In un contesto provinciale caratterizzato da un calo di donazioni e di donatori, quello di Carpi – Soliera, Novi e Rovereto – si dimostra uno dei territori più virtuosi, potendo vantare segni positivi. Questa, in sintesi, la situazione fotografata nel corso della 55° Assemblea Provinciale dell’Avis, tenutasi sabato scorso nella nostra città, alla presenza dei delegati di tutte le cinquantuno sedi comunali del territorio modenese e di numerose autorità, tra le quali i sindaci di Modena e Carpi, Gian Carlo Muzzarelli e Alberto Bellelli, e i parlamentari Patriarca, Ghizzoni, Pini e Vaccari. Sebbene la provincia, con le sue 52.560 donazioni, pari a quasi il 20% della raccolta regionale, e i suoi oltre 28mila donatori, continui a detenere il primato in Emilia Romagna, il 2015 si è rivelato, rispetto a quello precedente, un anno con il segno meno. L’indisponibilità di molte sedi a causa dei lavori di assestamento strutturale resisi necessari in seguito al sisma, ha contribuito a far registrare un calo drammatico nel primo semestre, recuperato però in buona parte nel secondo.
Il bilancio conclusivo indica un calo nella raccolta dell’1,6%, con 857 donazioni in meno e un totale di 928 donatori, in diminuzione rispetto al 2014 del 2,8%. Ed è proprio rispetto a tali dati che Carpi si conferma in controtendenza, con un 2015 che registra 5.694 donazioni, ovvero quasi il 6% in più dell’anno prima, sebbene con un calo di 25 donatori (2.665 in totale).

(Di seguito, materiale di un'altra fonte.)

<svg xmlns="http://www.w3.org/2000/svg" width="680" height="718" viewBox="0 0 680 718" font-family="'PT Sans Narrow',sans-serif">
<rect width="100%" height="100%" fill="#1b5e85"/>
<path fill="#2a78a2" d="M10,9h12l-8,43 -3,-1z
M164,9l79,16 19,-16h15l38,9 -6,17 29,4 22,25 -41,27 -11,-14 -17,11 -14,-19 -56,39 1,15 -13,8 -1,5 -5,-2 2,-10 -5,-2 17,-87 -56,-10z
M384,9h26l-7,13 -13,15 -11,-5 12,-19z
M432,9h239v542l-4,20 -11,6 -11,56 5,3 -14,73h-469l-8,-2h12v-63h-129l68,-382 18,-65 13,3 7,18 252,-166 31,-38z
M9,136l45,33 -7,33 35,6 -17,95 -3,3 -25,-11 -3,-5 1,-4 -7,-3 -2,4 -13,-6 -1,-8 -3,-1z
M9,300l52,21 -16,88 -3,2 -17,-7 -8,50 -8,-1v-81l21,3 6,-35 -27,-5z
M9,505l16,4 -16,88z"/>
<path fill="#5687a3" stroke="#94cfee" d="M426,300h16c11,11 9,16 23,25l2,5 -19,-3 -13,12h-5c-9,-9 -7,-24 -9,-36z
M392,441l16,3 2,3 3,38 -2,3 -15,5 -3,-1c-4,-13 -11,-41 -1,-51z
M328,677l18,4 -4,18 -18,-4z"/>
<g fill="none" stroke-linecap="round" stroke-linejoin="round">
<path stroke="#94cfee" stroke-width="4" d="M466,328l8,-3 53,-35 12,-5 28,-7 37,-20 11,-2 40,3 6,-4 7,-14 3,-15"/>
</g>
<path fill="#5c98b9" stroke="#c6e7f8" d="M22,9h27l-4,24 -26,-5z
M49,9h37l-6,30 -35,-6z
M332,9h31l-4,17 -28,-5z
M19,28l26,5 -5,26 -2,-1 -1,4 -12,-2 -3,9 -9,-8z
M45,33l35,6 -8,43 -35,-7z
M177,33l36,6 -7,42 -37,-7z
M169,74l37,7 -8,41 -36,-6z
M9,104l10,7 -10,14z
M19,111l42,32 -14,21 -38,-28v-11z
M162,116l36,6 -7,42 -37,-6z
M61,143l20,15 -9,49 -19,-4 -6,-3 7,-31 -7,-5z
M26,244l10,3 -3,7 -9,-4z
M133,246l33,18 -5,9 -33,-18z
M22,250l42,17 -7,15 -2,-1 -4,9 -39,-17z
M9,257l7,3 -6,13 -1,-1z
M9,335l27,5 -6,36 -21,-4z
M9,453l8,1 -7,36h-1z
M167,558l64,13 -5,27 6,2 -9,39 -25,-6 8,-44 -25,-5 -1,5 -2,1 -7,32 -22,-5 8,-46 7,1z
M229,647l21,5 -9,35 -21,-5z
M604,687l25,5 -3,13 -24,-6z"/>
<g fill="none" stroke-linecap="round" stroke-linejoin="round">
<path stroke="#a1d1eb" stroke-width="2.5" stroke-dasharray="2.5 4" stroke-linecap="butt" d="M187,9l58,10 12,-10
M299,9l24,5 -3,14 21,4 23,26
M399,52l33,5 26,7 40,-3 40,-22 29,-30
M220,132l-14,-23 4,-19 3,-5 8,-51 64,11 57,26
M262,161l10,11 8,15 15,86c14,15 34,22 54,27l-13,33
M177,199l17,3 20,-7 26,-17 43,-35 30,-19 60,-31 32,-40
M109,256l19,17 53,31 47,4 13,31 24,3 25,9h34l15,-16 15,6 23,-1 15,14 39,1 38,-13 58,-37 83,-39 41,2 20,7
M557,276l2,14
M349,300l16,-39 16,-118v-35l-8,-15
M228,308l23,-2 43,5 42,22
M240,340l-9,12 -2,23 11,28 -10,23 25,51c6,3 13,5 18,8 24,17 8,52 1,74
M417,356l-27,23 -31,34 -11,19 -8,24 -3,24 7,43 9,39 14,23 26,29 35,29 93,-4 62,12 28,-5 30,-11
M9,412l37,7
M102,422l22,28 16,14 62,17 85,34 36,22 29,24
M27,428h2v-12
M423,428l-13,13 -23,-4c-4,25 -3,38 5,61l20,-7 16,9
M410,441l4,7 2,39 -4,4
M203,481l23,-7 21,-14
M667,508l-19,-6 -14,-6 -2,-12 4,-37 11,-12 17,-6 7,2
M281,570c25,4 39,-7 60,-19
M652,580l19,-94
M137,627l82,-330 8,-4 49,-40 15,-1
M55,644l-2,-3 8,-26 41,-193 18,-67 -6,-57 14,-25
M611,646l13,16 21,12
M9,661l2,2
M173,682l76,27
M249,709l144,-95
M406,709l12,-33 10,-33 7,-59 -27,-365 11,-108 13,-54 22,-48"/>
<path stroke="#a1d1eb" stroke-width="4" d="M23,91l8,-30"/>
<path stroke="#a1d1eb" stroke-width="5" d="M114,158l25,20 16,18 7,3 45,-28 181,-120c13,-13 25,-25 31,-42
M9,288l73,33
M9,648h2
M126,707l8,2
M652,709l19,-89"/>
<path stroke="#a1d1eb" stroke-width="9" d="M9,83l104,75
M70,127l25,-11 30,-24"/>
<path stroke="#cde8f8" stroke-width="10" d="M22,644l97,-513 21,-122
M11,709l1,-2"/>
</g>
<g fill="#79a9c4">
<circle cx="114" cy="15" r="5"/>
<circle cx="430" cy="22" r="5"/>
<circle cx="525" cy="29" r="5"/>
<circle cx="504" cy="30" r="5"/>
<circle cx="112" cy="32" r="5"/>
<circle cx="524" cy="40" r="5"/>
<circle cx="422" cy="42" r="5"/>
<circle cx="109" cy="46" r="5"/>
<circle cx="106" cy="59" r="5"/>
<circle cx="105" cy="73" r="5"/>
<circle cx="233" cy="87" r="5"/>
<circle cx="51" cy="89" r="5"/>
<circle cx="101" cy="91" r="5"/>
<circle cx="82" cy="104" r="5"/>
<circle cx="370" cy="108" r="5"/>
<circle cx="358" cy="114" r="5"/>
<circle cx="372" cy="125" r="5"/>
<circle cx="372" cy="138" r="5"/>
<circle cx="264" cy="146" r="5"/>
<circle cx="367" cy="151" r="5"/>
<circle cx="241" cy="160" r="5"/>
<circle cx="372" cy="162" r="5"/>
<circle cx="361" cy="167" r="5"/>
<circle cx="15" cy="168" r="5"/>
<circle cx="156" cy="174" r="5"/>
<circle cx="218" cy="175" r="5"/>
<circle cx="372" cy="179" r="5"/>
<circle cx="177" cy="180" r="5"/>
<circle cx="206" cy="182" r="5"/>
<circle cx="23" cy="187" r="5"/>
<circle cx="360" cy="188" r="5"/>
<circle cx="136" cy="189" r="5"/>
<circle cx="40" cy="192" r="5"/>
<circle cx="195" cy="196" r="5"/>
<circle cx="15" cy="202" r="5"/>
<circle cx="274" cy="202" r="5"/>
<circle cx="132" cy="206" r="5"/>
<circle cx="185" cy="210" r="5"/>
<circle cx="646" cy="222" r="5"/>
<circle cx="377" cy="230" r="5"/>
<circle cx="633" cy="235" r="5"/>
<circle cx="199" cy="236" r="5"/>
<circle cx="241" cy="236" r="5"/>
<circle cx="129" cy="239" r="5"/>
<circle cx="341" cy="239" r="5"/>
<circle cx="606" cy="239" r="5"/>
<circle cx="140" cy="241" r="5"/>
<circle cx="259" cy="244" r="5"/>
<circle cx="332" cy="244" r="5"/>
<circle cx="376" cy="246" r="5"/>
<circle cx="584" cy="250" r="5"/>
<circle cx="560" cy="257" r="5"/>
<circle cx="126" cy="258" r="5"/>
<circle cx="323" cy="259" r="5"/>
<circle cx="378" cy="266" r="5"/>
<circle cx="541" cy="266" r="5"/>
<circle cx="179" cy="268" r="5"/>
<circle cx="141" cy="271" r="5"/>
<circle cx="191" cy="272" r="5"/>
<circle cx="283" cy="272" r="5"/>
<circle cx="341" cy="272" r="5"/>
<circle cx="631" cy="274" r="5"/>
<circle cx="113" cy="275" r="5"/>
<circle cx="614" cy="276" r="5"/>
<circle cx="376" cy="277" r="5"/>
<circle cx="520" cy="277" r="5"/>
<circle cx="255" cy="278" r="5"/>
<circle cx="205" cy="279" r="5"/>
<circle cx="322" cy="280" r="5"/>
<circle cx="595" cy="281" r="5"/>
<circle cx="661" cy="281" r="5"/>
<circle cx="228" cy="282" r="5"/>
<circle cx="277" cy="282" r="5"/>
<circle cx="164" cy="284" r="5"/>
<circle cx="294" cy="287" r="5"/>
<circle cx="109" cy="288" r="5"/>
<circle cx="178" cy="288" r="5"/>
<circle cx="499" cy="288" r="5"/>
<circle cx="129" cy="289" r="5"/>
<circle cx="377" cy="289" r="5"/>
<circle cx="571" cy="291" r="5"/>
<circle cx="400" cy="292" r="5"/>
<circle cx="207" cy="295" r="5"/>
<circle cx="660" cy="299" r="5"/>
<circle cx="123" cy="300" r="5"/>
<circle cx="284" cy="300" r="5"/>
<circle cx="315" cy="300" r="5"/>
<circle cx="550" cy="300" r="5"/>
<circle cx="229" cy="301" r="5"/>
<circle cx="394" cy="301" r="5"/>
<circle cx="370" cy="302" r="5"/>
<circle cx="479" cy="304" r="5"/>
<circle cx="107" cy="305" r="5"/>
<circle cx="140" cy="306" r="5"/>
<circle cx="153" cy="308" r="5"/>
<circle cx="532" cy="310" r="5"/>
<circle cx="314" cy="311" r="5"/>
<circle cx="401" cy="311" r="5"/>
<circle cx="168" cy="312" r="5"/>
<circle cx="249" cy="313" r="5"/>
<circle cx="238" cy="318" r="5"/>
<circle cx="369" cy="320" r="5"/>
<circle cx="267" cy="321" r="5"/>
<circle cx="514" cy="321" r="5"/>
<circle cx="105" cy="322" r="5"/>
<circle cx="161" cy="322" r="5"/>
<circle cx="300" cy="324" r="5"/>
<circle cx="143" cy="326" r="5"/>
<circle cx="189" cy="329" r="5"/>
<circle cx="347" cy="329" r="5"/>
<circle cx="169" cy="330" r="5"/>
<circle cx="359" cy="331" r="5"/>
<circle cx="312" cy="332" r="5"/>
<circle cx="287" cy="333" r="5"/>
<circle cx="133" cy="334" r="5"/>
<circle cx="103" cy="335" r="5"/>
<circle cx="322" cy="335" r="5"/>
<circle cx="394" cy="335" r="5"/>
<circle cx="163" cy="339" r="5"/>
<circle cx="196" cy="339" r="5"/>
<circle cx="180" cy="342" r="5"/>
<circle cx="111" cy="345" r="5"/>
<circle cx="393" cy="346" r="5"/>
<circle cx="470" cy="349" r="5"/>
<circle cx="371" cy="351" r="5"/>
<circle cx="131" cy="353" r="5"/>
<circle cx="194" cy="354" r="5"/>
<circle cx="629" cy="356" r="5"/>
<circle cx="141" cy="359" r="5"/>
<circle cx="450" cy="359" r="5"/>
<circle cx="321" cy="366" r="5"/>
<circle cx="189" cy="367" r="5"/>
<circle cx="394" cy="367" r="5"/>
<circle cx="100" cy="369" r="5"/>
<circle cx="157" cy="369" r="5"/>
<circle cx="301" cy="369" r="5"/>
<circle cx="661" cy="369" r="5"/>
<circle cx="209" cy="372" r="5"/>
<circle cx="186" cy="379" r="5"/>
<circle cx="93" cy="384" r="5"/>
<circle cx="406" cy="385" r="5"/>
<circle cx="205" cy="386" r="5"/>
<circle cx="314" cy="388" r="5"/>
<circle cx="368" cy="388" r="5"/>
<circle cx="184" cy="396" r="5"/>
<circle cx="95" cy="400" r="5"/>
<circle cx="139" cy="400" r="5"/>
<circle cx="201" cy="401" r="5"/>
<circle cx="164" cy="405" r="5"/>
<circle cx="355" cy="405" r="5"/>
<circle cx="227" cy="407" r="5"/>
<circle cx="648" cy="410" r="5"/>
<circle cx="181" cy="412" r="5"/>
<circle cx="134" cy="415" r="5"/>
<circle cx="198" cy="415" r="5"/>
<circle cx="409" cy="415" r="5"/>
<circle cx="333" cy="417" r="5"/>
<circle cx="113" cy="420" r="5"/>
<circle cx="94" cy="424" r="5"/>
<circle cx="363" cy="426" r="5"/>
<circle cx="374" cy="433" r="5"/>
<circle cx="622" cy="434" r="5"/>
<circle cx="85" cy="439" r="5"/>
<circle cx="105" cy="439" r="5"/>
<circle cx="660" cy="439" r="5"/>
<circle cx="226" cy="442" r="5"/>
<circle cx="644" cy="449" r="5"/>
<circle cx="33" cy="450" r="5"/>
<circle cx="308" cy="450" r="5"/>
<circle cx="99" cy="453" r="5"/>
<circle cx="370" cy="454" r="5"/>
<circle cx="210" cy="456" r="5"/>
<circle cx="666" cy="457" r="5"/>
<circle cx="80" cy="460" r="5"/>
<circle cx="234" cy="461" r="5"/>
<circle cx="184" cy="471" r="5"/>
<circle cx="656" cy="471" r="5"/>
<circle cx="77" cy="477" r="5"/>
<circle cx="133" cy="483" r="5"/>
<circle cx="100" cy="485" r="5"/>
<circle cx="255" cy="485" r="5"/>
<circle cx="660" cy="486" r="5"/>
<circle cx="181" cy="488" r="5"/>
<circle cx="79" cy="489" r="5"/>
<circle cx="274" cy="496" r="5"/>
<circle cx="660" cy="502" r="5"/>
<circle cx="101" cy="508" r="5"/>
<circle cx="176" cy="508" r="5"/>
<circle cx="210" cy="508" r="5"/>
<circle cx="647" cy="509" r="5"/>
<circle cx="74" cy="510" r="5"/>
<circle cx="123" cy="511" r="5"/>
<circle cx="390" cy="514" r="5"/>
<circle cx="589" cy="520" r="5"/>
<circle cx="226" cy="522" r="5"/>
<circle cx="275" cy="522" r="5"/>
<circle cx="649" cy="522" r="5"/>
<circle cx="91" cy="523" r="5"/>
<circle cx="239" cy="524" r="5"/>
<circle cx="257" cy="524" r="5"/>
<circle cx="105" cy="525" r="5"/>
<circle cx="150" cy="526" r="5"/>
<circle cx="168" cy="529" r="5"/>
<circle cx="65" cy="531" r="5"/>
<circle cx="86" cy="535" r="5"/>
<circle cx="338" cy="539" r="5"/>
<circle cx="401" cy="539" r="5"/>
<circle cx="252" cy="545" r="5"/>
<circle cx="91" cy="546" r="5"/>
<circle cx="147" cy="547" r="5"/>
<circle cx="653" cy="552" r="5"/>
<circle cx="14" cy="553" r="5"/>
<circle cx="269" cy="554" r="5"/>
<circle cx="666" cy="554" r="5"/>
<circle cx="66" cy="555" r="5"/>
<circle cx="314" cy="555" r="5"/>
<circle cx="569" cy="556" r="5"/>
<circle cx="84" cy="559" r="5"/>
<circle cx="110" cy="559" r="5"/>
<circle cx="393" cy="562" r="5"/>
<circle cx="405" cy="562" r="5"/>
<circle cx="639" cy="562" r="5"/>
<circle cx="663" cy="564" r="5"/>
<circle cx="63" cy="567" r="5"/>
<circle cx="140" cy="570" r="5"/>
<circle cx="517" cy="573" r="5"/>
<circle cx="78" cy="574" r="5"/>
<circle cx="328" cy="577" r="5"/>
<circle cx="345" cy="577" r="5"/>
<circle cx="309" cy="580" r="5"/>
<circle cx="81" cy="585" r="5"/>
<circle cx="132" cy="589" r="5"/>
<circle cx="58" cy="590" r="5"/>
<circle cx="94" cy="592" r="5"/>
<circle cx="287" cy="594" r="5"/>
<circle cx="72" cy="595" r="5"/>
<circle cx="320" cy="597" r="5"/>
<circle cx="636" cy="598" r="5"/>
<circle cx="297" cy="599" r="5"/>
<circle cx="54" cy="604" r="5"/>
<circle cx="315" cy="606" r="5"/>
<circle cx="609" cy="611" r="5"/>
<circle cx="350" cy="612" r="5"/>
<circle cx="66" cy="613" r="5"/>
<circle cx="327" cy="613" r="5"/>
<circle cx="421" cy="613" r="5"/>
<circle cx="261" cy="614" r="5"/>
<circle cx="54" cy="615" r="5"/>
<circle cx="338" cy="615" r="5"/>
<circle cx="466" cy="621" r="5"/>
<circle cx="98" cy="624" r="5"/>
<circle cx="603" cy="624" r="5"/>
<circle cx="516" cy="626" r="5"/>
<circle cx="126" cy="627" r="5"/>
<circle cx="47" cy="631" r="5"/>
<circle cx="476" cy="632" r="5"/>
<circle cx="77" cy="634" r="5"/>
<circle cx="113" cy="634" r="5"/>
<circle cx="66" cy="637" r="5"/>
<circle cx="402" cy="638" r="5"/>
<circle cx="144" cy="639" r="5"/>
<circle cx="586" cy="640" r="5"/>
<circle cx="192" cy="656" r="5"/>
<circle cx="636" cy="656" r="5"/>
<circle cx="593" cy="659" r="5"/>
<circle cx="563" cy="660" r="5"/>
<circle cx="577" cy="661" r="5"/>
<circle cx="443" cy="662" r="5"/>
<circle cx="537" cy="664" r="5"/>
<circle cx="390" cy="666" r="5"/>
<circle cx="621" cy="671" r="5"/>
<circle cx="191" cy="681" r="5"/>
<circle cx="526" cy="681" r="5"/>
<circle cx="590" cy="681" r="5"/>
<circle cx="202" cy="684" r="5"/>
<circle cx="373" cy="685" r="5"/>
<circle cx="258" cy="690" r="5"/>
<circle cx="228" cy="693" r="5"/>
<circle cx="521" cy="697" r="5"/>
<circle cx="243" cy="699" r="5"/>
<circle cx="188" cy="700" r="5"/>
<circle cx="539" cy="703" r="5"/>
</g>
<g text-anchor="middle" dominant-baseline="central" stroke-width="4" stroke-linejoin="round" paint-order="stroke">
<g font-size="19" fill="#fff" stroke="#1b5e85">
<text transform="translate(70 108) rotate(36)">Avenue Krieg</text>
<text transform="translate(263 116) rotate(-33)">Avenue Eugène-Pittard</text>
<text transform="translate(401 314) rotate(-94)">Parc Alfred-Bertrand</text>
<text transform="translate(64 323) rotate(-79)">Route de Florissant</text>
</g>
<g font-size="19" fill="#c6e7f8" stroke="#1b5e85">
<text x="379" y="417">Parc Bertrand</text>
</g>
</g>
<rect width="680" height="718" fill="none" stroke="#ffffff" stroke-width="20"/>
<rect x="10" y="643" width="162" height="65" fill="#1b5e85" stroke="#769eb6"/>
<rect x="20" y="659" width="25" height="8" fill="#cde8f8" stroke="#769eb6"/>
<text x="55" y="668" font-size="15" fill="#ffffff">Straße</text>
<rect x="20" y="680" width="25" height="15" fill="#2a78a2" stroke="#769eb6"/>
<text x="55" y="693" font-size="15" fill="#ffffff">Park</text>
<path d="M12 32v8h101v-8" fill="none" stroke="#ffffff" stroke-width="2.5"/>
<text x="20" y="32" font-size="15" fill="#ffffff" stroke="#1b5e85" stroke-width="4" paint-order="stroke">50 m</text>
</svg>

Al di là dei dati, il messaggio dell’Avis provinciale lanciato dal presidente Maurizio Pirazzoli è stato chiaro: “non condividiamo – ha sottolineato – la visione della medicalizzazione della donazione del sangue. Ci è ben chiaro che chi governa il settore trasfusionale in questa regione considera la donazione un esclusivo atto medico e i volontari come brave persone capaci di fare tigelle, ciacci e borlenghi… che però non devono avere nulla a che fare con le sale prelievi. Sappiamo di essere vissuti più come una fastidiosa necessità che come un valore. La volontà di chiudere i piccoli punti di raccolta somiglia molto all’indirizzo adottato dalla sanità pubblica di superare i piccoli ospedali, ma una sede Avis non è un ospedale”. Per quanto riguarda la figura del cosiddetto ‘donatore a chiamata’, obiettivo del piano sangue e plasma regionale, Pirazzoli non lascia spazio a equivoci: “non esiste. Il donatore non è un rubinetto che si apre e chiude a piacimento. Non condividiamo nemmeno la scelta dell’officina trasfusionale unica a Bologna, perché con questo progetto il servizio modenese viene fortemente depotenziato e si spezza il legame forte tra volontariato del sangue e servizio pubblico, costruito in anni di lavoro. Ci vuole una vita per costruire valore, mentre bastano alcune delibere per spezzarlo. Vogliamo che le politiche della Regione assecondino le caratteristiche distintive del nostro modo di essere cittadini e volontari. Il verticismo che ho descritto è altra cosa rispetto alla sussidiarietà”.